As in her Tony-winning one-woman show, “Elaine Stritch at Liberty,”
the erstwhile convent girl reflected on her life, her career and her
loves, who included Marlon Brando, Gig Young, Ben Gazarra and Rock
Hudson. (She even dated a young Jack Kennedy, who dropped her when he
discovered she wouldn't put out.) She is elegiac about her husband,
actor John Bay, scion of the Bay English Muffin family and the
great love of her life. “He made me laugh and feel everything. I
was happy, happy.”
After Bay's death from brain
cancer in 1982, Stritch had to find a way to carry on.
Losing her husband sent Stritch into a battle with alcoholism, which
she still wages by attending AA meetings (“They keep my mind
sharp.”). She toys with the idea of having “one drink a
day,” but drinking seems to wreak havoc on her health. During the
course of the film, she endures two hospitalizations, which seem
dire, but after each one she comes roaring back.
Stritch is a singular talent with a remarkable personality. She's known for her long, slim showgirl legs and
her brutally honest tongue. “Your hair looks good for a change,”
she barks at a longtime friend while visiting her alma mater, the
Stella Adler School of Acting, which is dedicating a studio to her.
In another scene, she rebukes the film's patient director for not
filming her properly. But her salty personality is part of what friends and fans cherish. James Gandolfini, an admirer who
became a close friend, praises Stritch's “bullshit meter” and
says knowing her reminded him that acting, which can often seem like
a silly thing to do, is “a beautiful tradition.” (How much do we
miss him, by the way?) Nathan Lane says, “She's very, very
truthful.” A younger woman she
befriended at AA describes how Stritch commanded her to become,
henceforth, her driver, and also to clean her car and bring Elaine her favorite decaf
Coke. The woman, now a dear friend, couldn't resist Stritch. “She's
so alluring. She is a Molotov cocktail of madness, sanity and
We get a sense of Stritch's
particular magic when she takes the stage at the Café Carlyle. Honest,
self-aware and utterly charismatic, she sings “I Feel Pretty”
from West Side Story and “Rose's Turn” from "Gypsy" and absolutely owns them.

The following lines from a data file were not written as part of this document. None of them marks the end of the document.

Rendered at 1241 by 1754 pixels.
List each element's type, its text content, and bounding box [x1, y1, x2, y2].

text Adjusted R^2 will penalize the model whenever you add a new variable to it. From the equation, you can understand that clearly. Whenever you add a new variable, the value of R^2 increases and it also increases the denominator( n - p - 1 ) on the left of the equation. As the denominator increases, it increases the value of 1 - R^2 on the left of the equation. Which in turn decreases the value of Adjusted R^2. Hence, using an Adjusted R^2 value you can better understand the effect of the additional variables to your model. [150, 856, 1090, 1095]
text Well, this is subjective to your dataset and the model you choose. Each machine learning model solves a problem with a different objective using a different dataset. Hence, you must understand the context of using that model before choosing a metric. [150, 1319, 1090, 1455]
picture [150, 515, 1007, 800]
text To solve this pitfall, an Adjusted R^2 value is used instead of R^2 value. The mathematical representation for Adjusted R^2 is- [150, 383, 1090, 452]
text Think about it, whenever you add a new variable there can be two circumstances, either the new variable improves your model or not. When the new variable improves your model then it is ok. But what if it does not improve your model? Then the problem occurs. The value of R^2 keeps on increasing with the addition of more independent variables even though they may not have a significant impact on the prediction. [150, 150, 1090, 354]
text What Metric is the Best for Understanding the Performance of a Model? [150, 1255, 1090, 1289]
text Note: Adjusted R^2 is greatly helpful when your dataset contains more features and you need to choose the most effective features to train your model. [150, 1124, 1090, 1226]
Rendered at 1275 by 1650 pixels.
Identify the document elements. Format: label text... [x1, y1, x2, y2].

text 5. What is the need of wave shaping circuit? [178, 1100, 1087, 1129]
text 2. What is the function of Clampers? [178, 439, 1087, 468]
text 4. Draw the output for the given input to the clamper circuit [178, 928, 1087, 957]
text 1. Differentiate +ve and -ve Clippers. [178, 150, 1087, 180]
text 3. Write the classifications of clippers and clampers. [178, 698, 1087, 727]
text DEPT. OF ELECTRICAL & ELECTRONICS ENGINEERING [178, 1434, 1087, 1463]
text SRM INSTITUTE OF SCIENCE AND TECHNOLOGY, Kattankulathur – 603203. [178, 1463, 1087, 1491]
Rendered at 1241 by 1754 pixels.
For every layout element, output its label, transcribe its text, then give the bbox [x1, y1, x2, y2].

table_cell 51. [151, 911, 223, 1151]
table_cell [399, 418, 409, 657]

She is, in the words of her director, “a brilliant storyteller who reaches for the
emotional truth.” The audience responds with torrents of love.
“If I forget my lyrics — fuck
it! I'm happy,” Stritch says. She is realistic about her age and
the fact that time is limited. Still, she has plans for the future, including buying a home in her Michigan hometown and possibly retiring. (Later it was reported that Stritch found life in Birmingham, Michigan, where she bought a swanky condo, deeply boring.) It is her work that sustains her. “I feel
better when I work. I'm protected in the theater, with prosceniums
and escape.” She quotes Bette Davis' statement that old age "isn't for sissies,”
and adds,“I like the courage of age. Why not enjoy it? There's not
a damn thing you can do about it.” 4 out of 4 stars.